[Stored data entries]
-------------------------
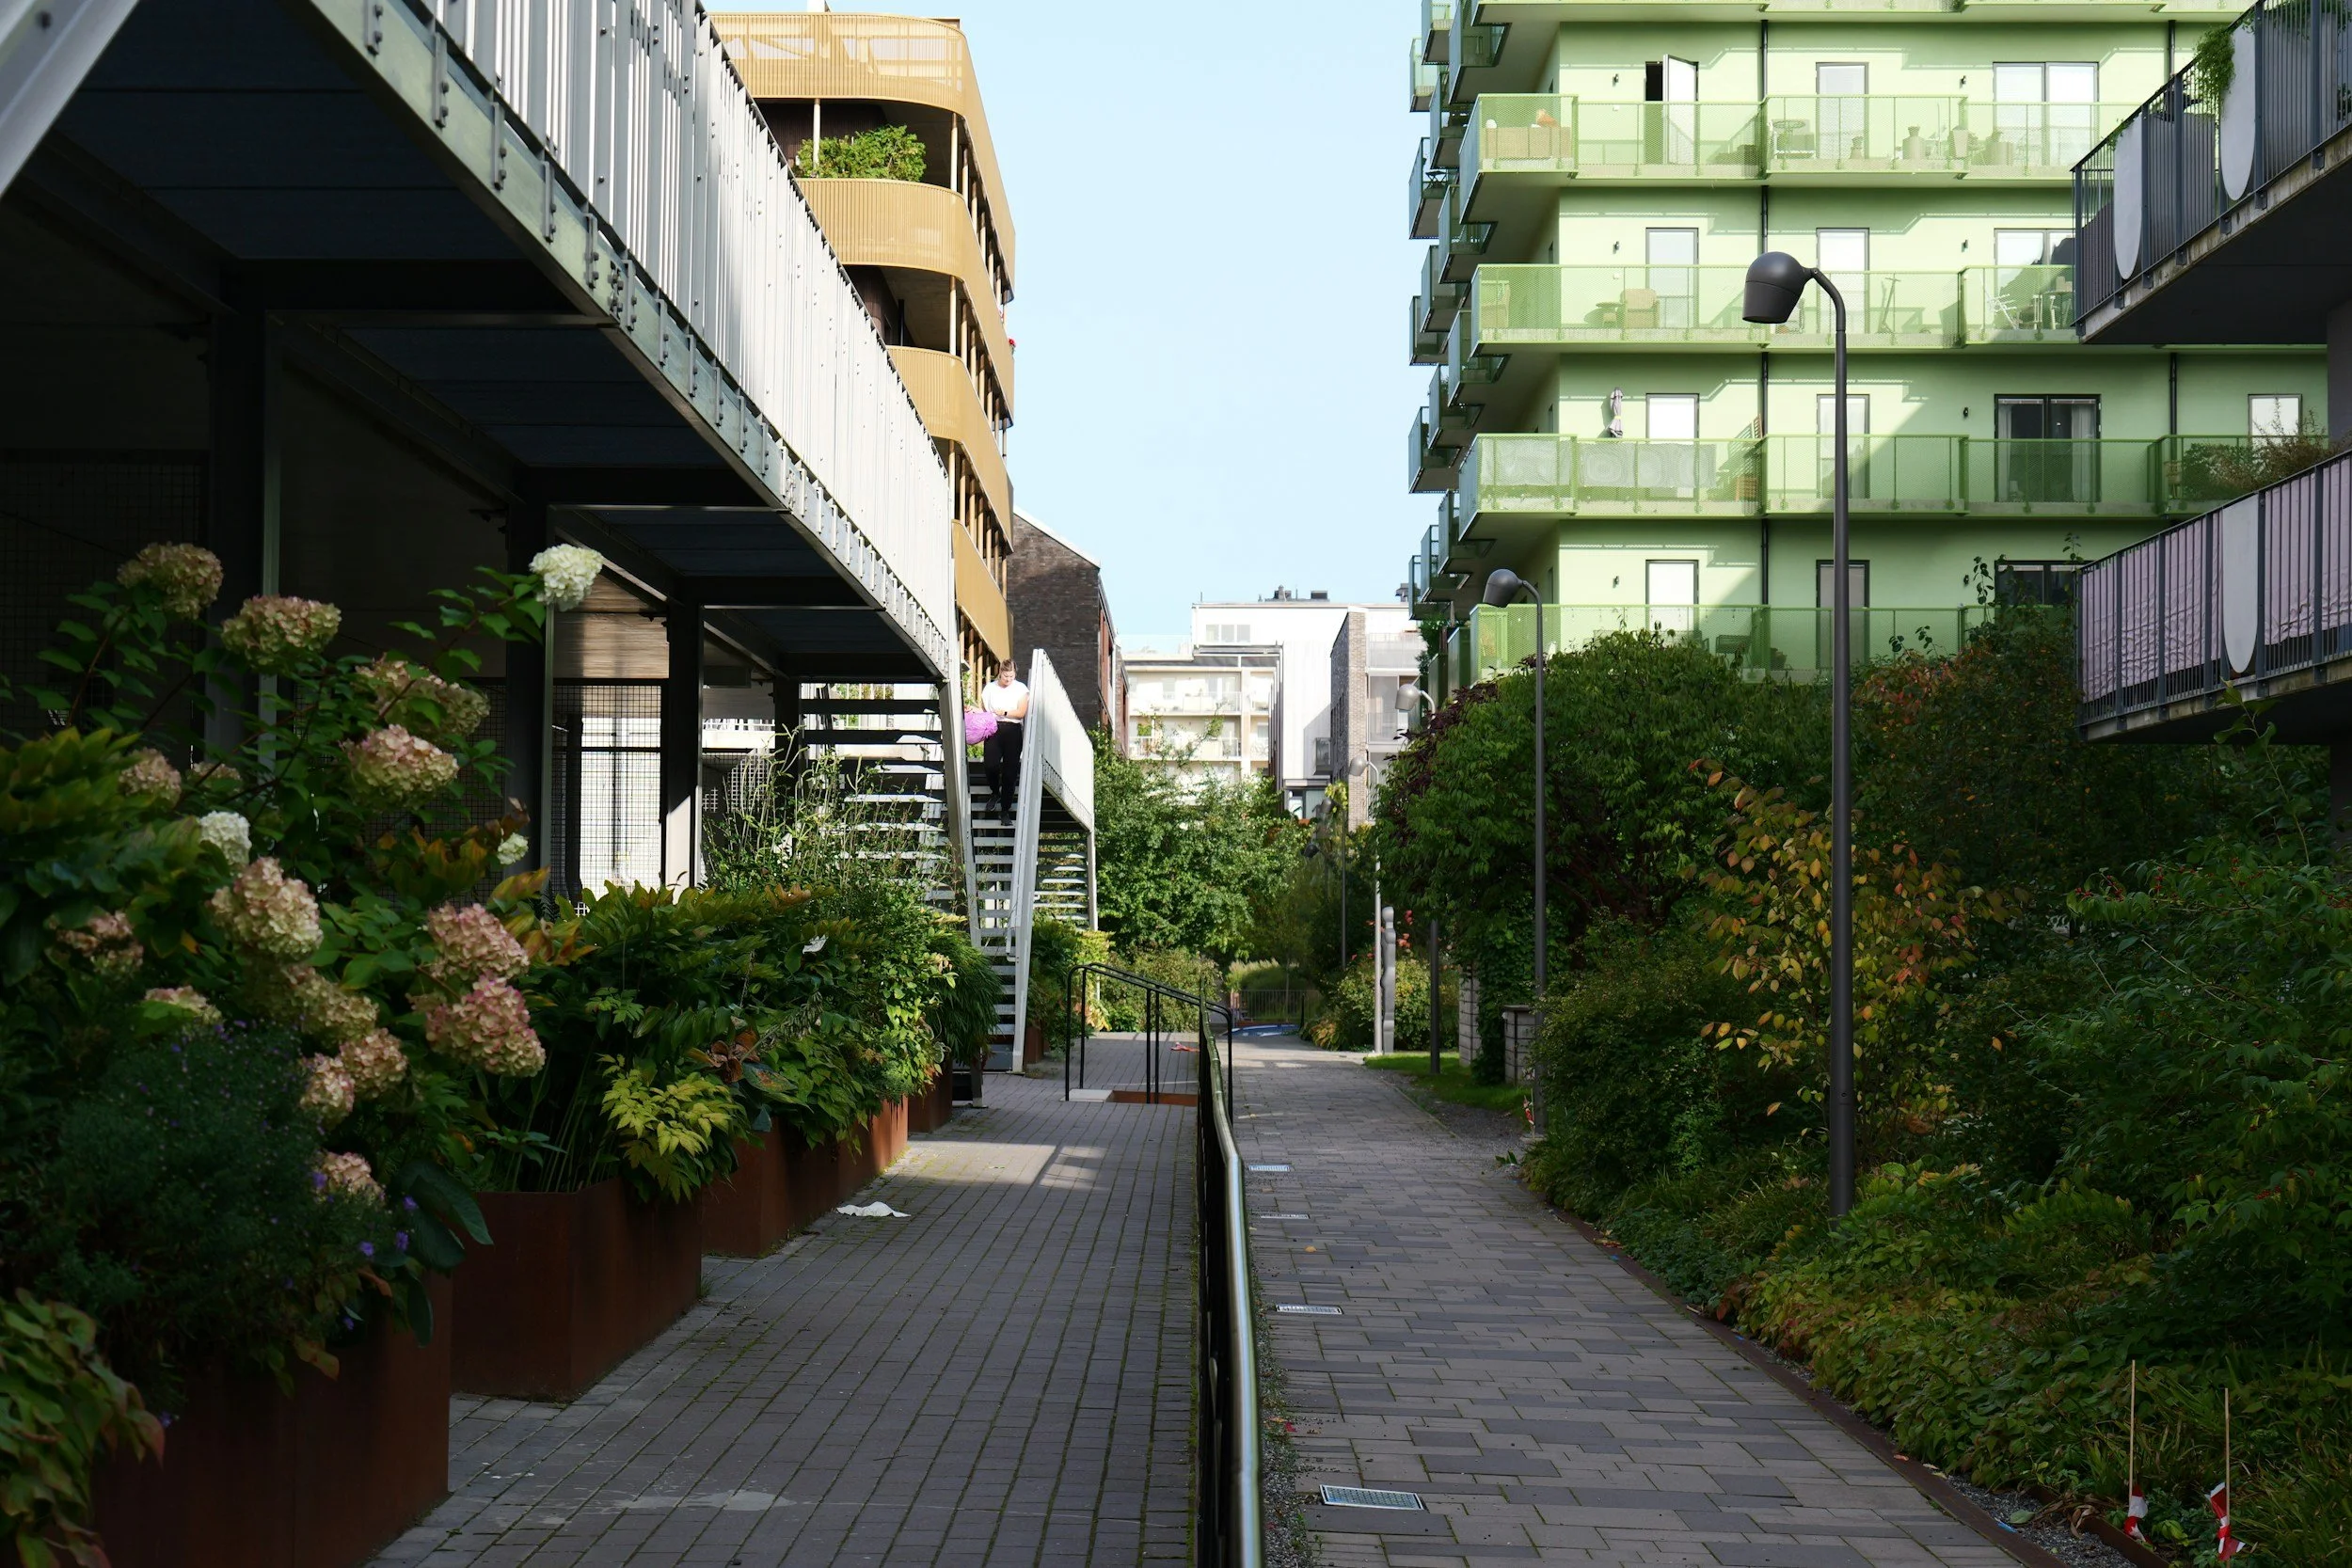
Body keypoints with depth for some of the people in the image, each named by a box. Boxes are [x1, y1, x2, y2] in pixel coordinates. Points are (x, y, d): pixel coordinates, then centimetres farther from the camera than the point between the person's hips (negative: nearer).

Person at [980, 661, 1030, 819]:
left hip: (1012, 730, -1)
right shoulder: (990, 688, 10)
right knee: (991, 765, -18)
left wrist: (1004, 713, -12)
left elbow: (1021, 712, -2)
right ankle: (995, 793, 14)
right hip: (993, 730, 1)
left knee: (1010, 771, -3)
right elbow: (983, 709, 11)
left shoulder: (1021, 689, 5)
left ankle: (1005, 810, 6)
-------------------------
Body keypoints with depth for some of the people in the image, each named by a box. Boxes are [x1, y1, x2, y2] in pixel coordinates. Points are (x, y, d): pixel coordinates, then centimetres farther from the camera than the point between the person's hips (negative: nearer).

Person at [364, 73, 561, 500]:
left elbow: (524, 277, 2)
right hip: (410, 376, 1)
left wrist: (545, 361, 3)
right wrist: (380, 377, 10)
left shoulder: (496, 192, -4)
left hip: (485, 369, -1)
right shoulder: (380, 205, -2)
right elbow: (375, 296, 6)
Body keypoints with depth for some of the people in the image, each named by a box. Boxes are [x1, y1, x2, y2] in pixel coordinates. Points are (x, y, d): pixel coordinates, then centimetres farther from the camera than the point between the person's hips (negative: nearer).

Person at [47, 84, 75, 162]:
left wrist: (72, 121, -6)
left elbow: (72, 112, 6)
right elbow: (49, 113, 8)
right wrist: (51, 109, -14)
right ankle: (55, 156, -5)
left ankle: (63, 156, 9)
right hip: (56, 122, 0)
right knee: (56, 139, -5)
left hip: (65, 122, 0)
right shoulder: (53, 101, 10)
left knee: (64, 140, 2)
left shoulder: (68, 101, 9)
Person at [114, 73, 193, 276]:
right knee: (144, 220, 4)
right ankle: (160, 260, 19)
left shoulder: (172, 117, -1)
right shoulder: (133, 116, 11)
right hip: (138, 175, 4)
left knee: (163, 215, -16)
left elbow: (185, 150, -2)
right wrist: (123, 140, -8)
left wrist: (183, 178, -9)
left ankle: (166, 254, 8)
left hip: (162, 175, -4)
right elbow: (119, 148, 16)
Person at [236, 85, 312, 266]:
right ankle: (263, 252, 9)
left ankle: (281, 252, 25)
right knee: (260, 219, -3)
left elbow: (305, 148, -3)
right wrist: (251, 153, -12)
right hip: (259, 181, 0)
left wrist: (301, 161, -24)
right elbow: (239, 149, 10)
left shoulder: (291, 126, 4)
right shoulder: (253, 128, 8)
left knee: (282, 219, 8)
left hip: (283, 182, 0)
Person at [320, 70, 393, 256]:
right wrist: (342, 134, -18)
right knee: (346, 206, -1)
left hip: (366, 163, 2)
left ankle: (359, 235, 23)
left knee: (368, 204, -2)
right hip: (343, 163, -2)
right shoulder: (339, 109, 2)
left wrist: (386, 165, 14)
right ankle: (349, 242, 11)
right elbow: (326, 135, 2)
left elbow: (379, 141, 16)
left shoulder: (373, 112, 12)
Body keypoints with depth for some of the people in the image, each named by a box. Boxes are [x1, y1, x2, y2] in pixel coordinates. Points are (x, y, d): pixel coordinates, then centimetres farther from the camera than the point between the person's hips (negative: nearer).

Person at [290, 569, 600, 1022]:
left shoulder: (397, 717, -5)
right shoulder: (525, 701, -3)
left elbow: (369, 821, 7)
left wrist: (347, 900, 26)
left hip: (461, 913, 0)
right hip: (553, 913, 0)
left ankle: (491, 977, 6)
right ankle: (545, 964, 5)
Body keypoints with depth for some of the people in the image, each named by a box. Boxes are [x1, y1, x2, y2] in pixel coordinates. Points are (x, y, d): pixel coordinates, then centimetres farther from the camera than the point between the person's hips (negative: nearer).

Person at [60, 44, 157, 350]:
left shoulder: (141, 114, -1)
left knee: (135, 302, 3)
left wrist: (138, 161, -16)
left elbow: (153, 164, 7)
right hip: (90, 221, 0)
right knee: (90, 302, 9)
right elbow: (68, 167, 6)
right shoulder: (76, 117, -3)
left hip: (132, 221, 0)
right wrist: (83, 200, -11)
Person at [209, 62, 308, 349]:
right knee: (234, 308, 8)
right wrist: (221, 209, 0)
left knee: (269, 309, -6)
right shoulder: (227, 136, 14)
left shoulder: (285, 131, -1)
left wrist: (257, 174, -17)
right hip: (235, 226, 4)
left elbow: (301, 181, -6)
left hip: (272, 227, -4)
-------------------------
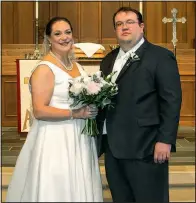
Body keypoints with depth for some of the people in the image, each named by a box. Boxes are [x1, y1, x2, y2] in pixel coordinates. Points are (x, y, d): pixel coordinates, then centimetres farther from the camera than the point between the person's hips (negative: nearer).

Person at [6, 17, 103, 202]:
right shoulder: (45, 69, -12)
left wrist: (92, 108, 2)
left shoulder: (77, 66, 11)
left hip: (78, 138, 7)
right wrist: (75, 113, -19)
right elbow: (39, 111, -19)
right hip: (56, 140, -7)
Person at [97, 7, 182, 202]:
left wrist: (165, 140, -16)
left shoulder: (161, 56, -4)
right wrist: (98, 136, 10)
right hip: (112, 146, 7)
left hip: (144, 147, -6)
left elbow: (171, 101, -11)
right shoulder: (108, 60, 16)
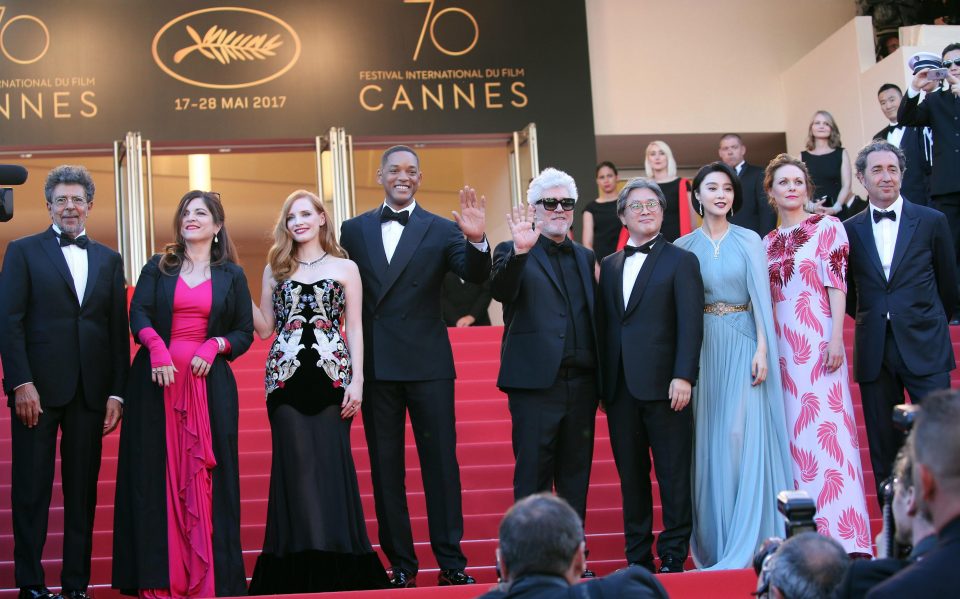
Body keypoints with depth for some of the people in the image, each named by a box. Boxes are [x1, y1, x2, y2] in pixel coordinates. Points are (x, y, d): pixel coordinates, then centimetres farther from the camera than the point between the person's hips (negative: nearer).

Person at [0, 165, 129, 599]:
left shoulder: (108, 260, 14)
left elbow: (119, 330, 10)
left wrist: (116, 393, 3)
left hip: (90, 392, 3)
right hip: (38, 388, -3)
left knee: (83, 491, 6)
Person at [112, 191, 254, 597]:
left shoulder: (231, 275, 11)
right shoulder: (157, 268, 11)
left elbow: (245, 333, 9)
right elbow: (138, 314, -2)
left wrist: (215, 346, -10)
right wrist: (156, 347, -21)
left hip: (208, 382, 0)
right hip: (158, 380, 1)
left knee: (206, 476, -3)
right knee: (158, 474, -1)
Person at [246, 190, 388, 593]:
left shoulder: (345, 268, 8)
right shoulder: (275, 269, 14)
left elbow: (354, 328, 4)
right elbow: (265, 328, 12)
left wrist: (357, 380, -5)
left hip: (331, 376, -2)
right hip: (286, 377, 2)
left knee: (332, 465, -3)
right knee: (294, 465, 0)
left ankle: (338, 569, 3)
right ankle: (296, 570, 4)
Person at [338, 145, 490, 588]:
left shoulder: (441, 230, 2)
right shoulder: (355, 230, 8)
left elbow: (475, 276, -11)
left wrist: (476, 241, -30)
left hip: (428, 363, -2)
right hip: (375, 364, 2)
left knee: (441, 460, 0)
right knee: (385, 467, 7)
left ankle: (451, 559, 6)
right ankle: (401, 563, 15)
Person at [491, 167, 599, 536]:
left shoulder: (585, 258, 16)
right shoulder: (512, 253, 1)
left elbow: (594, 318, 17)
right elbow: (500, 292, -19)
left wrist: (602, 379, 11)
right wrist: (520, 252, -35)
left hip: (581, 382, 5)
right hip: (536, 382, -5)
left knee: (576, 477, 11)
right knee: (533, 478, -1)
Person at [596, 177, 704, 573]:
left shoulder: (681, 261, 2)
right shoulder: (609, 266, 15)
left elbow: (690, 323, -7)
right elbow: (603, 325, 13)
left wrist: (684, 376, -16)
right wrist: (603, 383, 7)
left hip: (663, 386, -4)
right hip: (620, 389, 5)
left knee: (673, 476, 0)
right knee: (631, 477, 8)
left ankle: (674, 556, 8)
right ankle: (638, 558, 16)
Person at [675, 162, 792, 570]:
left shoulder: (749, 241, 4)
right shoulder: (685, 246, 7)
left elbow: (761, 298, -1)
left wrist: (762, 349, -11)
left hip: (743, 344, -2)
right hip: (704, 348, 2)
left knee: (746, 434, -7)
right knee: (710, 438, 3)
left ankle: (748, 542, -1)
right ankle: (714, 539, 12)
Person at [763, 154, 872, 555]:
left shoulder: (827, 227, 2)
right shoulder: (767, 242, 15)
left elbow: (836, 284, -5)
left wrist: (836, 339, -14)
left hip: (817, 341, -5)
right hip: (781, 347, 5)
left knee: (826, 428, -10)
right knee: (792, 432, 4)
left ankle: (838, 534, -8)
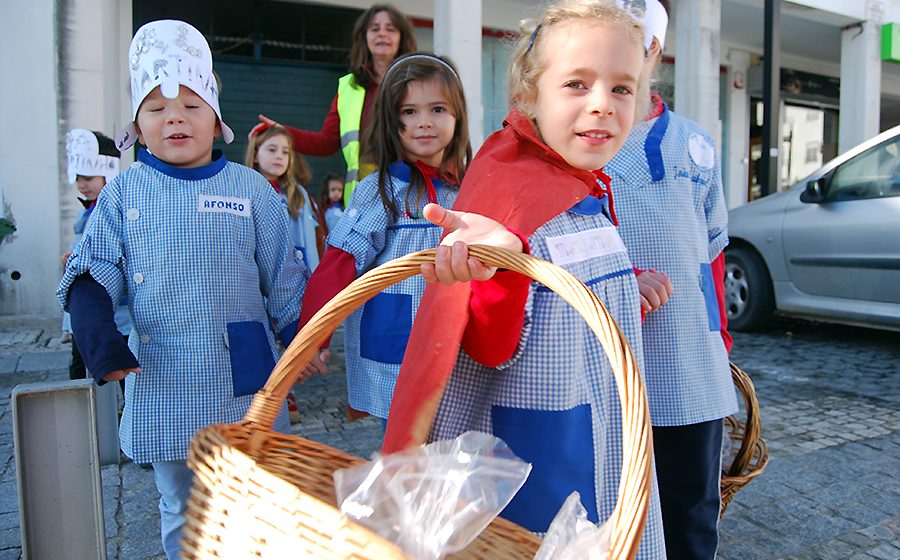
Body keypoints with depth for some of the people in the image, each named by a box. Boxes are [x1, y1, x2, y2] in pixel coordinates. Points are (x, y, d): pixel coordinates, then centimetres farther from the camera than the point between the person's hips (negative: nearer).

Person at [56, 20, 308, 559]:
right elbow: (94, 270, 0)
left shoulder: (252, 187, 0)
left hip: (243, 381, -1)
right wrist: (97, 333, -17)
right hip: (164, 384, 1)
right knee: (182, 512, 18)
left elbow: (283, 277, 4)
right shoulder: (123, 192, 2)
-------------------------
Copy the lines in the records above without any changes, starting at the line with "right hip: (56, 122, 0)" and ending at the line with "right shoulder: (339, 109, 2)", and include both of those lines.

right hip: (56, 122, 0)
right knee: (56, 139, -5)
left hip: (65, 122, 0)
right shoulder: (53, 101, 10)
left knee: (64, 140, 2)
left shoulder: (68, 101, 9)
Person at [114, 73, 193, 276]:
right knee: (144, 220, 4)
right ankle: (160, 260, 19)
left shoulder: (172, 117, -1)
right shoulder: (133, 116, 11)
right hip: (138, 175, 4)
left knee: (163, 215, -16)
left elbow: (185, 150, -2)
right wrist: (123, 140, -8)
left wrist: (183, 178, -9)
left ankle: (166, 254, 8)
left hip: (162, 175, -4)
right elbow: (119, 148, 16)
Person at [236, 85, 312, 266]:
right ankle: (263, 252, 9)
left ankle: (281, 252, 25)
right knee: (260, 219, -3)
left elbow: (305, 148, -3)
right wrist: (251, 153, -12)
right hip: (259, 181, 0)
left wrist: (301, 161, -24)
right elbow: (239, 149, 10)
left shoulder: (291, 126, 4)
right shoulder: (253, 128, 8)
left knee: (282, 219, 8)
left hip: (283, 182, 0)
Person at [320, 70, 393, 256]:
right wrist: (342, 134, -18)
right knee: (346, 206, -1)
left hip: (366, 163, 2)
left ankle: (359, 235, 23)
left knee: (368, 204, -2)
right hip: (343, 163, -2)
right shoulder: (339, 109, 2)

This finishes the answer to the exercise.